Source information.

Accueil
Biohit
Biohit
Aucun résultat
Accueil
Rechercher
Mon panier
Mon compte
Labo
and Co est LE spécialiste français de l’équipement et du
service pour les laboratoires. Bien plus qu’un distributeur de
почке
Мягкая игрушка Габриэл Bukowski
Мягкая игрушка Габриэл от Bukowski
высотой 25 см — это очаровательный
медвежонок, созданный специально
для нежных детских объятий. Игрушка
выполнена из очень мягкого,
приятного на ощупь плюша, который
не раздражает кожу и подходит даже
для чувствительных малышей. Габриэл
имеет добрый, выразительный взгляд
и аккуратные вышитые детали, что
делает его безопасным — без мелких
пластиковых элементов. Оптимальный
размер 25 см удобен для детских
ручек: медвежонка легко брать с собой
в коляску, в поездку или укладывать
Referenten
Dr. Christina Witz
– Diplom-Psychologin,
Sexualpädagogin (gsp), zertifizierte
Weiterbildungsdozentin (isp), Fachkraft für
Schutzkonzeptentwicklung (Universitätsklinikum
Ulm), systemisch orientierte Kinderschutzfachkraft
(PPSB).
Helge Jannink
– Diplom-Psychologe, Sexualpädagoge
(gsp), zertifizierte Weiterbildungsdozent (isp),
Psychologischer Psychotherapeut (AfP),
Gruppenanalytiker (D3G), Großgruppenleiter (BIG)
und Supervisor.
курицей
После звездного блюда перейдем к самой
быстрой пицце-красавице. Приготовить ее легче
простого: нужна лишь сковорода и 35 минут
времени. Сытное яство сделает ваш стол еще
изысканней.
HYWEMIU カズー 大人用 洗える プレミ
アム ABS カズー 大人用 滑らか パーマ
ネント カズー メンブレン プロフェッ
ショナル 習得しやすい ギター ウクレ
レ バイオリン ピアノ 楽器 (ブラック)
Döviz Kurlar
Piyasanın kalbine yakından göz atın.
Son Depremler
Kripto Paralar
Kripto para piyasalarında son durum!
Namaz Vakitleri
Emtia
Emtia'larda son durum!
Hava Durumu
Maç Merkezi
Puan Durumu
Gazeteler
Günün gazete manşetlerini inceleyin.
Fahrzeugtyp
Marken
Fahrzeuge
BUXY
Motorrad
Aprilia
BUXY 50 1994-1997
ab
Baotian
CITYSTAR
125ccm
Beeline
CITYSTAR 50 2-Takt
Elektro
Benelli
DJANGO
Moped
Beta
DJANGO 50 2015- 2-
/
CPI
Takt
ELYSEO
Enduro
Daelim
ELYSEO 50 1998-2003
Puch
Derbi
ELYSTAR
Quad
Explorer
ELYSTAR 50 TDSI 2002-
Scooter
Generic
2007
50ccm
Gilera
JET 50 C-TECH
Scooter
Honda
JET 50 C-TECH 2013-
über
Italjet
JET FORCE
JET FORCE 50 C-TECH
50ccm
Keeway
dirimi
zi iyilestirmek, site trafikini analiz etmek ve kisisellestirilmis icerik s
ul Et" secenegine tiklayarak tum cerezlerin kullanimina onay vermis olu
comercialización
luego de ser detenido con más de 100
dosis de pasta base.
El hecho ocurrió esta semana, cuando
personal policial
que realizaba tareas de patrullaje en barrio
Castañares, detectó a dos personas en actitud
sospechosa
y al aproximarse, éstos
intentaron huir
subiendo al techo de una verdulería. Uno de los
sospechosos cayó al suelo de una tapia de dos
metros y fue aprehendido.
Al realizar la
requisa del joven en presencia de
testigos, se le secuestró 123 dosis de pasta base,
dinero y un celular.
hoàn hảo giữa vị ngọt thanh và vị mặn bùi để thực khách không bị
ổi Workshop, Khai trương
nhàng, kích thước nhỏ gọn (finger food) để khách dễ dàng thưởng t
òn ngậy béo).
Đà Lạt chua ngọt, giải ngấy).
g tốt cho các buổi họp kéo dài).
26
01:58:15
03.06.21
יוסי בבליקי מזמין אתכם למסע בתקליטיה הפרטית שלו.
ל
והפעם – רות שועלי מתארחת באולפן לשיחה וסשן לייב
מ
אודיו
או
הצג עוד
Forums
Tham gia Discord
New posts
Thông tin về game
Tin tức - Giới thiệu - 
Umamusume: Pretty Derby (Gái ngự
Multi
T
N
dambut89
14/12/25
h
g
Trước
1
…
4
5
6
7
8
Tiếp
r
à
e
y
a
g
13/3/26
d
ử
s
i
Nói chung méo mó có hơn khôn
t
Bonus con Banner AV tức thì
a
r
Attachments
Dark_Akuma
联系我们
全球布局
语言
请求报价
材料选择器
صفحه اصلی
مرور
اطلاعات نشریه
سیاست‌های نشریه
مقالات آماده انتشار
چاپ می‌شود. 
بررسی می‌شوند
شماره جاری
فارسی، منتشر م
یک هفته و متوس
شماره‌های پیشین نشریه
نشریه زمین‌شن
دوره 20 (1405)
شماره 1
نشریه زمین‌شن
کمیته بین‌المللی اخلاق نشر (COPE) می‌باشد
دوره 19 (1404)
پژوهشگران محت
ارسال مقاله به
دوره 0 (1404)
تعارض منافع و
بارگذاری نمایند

Prompt. The whole listing above is to be restated word for word.

Written response.
Accueil
Biohit
Biohit
Aucun résultat
Accueil
Rechercher
Mon panier
Mon compte
Labo
and Co est LE spécialiste français de l’équipement et du
service pour les laboratoires. Bien plus qu’un distributeur de
почке
Мягкая игрушка Габриэл Bukowski
Мягкая игрушка Габриэл от Bukowski
высотой 25 см — это очаровательный
медвежонок, созданный специально
для нежных детских объятий. Игрушка
выполнена из очень мягкого,
приятного на ощупь плюша, который
не раздражает кожу и подходит даже
для чувствительных малышей. Габриэл
имеет добрый, выразительный взгляд
и аккуратные вышитые детали, что
делает его безопасным — без мелких
пластиковых элементов. Оптимальный
размер 25 см удобен для детских
ручек: медвежонка легко брать с собой
в коляску, в поездку или укладывать
Referenten
Dr. Christina Witz
– Diplom-Psychologin,
Sexualpädagogin (gsp), zertifizierte
Weiterbildungsdozentin (isp), Fachkraft für
Schutzkonzeptentwicklung (Universitätsklinikum
Ulm), systemisch orientierte Kinderschutzfachkraft
(PPSB).
Helge Jannink
– Diplom-Psychologe, Sexualpädagoge
(gsp), zertifizierte Weiterbildungsdozent (isp),
Psychologischer Psychotherapeut (AfP),
Gruppenanalytiker (D3G), Großgruppenleiter (BIG)
und Supervisor.
курицей
После звездного блюда перейдем к самой
быстрой пицце-красавице. Приготовить ее легче
простого: нужна лишь сковорода и 35 минут
времени. Сытное яство сделает ваш стол еще
изысканней.
HYWEMIU カズー 大人用 洗える プレミ
アム ABS カズー 大人用 滑らか パーマ
ネント カズー メンブレン プロフェッ
ショナル 習得しやすい ギター ウクレ
レ バイオリン ピアノ 楽器 (ブラック)
Döviz Kurlar
Piyasanın kalbine yakından göz atın.
Son Depremler
Kripto Paralar
Kripto para piyasalarında son durum!
Namaz Vakitleri
Emtia
Emtia'larda son durum!
Hava Durumu
Maç Merkezi
Puan Durumu
Gazeteler
Günün gazete manşetlerini inceleyin.
Fahrzeugtyp
Marken
Fahrzeuge
BUXY
Motorrad
Aprilia
BUXY 50 1994-1997
ab
Baotian
CITYSTAR
125ccm
Beeline
CITYSTAR 50 2-Takt
Elektro
Benelli
DJANGO
Moped
Beta
DJANGO 50 2015- 2-
/
CPI
Takt
ELYSEO
Enduro
Daelim
ELYSEO 50 1998-2003
Puch
Derbi
ELYSTAR
Quad
Explorer
ELYSTAR 50 TDSI 2002-
Scooter
Generic
2007
50ccm
Gilera
JET 50 C-TECH
Scooter
Honda
JET 50 C-TECH 2013-
über
Italjet
JET FORCE
JET FORCE 50 C-TECH
50ccm
Keeway
dirimi
zi iyilestirmek, site trafikini analiz etmek ve kisisellestirilmis icerik s
ul Et" secenegine tiklayarak tum cerezlerin kullanimina onay vermis olu
comercialización
luego de ser detenido con más de 100
dosis de pasta base.
El hecho ocurrió esta semana, cuando
personal policial
que realizaba tareas de patrullaje en barrio
Castañares, detectó a dos personas en actitud
sospechosa
y al aproximarse, éstos
intentaron huir
subiendo al techo de una verdulería. Uno de los
sospechosos cayó al suelo de una tapia de dos
metros y fue aprehendido.
Al realizar la
requisa del joven en presencia de
testigos, se le secuestró 123 dosis de pasta base,
dinero y un celular.
hoàn hảo giữa vị ngọt thanh và vị mặn bùi để thực khách không bị
ổi Workshop, Khai trương
nhàng, kích thước nhỏ gọn (finger food) để khách dễ dàng thưởng t
òn ngậy béo).
Đà Lạt chua ngọt, giải ngấy).
g tốt cho các buổi họp kéo dài).
26
01:58:15
03.06.21
יוסי בבליקי מזמין אתכם למסע בתקליטיה הפרטית שלו.
ל
והפעם – רות שועלי מתארחת באולפן לשיחה וסשן לייב
מ
אודיו
או
הצג עוד
Forums
Tham gia Discord
New posts
Thông tin về game
Tin tức - Giới thiệu - 
Umamusume: Pretty Derby (Gái ngự
Multi
T
N
dambut89
14/12/25
h
g
Trước
1
…
4
5
6
7
8
Tiếp
r
à
e
y
a
g
13/3/26
d
ử
s
i
Nói chung méo mó có hơn khôn
t
Bonus con Banner AV tức thì
a
r
Attachments
Dark_Akuma
联系我们
全球布局
语言
请求报价
材料选择器
صفحه اصلی
مرور
اطلاعات نشریه
سیاست‌های نشریه
مقالات آماده انتشار
چاپ می‌شود. 
بررسی می‌شوند
شماره جاری
فارسی، منتشر م
یک هفته و متوس
شماره‌های پیشین نشریه
نشریه زمین‌شن
دوره 20 (1405)
شماره 1
نشریه زمین‌شن
کمیته بین‌المللی اخلاق نشر (COPE) می‌باشد
دوره 19 (1404)
پژوهشگران محت
ارسال مقاله به
دوره 0 (1404)
تعارض منافع و
بارگذاری نمایند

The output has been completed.